> DOCUMENT PASSAGE:
Pre-processing and post-processing with models¶
This topic explains how to create models, log them to the Snowflake Model Registry, and deploy them, using a number of model types and scenarios as examples. These include:
In-memory scikit-learn models and pipelines.
Your own custom models.
More than one model.
In-memory scikit-learn models and pipelines¶
Snowflake ML allows seamless integration of in-memory scikit-learn
models into the Model Registry by using keyword
arguments with ModelContext
class. Below is an example of passing an in-memory scikit-learn
model as a keyword
argument to model context and calling it in a custom model class.
from sklearn import datasets, svm
import pandas as pd
from snowflake.ml.model import custom_model
# Step 1: Import the Iris dataset
iris_X, iris_y = datasets.load_iris(return_X_y=True)
# Step 2: Initialize a scikit-learn LinearSVC model and train it
svc = svm.LinearSVC()

> LISTED RECORDS:

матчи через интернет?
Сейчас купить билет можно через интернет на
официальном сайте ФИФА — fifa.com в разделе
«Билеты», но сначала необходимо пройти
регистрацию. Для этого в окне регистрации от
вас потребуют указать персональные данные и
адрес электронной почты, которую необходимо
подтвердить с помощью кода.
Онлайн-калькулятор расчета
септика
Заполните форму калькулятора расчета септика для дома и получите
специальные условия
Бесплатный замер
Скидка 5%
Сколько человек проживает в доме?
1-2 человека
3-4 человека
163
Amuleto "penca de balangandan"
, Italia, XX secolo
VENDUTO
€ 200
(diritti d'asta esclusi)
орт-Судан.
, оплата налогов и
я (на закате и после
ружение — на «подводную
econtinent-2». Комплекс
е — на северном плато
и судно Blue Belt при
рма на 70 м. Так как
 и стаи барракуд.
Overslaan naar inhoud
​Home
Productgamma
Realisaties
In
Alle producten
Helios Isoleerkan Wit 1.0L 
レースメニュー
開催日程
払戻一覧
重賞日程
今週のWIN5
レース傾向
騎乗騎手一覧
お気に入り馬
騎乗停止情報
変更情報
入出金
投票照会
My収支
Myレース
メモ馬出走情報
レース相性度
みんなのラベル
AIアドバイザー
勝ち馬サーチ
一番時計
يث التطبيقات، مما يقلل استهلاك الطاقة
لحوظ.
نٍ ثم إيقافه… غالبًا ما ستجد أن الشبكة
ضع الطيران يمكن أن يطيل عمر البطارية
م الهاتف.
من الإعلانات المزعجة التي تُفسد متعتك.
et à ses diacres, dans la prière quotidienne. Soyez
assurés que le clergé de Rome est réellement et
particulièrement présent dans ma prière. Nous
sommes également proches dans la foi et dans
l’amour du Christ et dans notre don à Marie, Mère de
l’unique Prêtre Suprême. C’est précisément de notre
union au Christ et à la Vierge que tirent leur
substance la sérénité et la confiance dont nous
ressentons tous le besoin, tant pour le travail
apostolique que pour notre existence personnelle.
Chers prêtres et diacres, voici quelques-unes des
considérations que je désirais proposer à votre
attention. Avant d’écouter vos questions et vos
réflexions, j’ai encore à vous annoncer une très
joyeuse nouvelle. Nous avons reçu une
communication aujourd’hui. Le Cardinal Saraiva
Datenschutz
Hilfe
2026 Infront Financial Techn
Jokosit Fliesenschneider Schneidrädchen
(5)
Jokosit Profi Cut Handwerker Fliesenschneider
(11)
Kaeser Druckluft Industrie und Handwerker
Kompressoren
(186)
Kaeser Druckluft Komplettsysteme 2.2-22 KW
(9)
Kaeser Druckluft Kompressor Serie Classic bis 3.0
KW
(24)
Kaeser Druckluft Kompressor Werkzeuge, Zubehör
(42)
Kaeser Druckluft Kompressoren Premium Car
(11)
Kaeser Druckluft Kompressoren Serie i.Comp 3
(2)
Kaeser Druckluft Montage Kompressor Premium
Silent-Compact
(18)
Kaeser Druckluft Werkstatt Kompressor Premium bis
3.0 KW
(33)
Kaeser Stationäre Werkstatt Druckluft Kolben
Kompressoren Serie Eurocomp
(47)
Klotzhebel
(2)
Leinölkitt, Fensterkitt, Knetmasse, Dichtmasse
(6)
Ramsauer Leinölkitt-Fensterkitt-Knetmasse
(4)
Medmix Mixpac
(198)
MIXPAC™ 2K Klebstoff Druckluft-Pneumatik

> REQUIRED ACTIONS:
**a.** In the Snowflake Model Registry page, which class are keyword arguments used with to integrate in-memory scikit-learn models into the Model Registry?
**b.** Continue the Snowflake Model Registry page from its final line.

> TASK RESPONSES:
**a.** The ModelContext class.

**b.**
svc.fit(iris_X, iris_y)
# Step 3: Initialize ModelContext with keyword arguments
mc = custom_model.ModelContext(
my_model=svc,
)
# Step 4: Define a custom model class to utilize the context
class ExampleSklearnModel(custom_model.CustomModel):
def __init__(self, context: custom_model.ModelContext) -> None:
super().__init__(context)
@custom_model.inference_api
def predict(self, input: pd.DataFrame) -> pd.DataFrame:
# Use the model from the context for predictions
model_output = self.context['my_model'].predict(input)
# Return the predictions in a DataFrame
return pd.DataFrame({'output': model_output})
Using scikit-learn
pipelines with Snowflake ML¶
Below is an example showing how to use scikit-learn pipelines within Snowflake ML. This involves preprocessing
steps such as scaling or imputing, followed by a predictive model, all managed within a custom model class using the
ModelContext
.
from sklearn import datasets
from sklearn.svm import SVC
from sklearn.pipeline import Pipeline
from sklearn.preprocessing import StandardScaler
from sklearn.impute import SimpleImputer
import pandas as pd
from snowflake.ml.model import custom_model
# Step 1: Load the Iris dataset
iris_X, iris_y = datasets.load_iris(return_X_y=True)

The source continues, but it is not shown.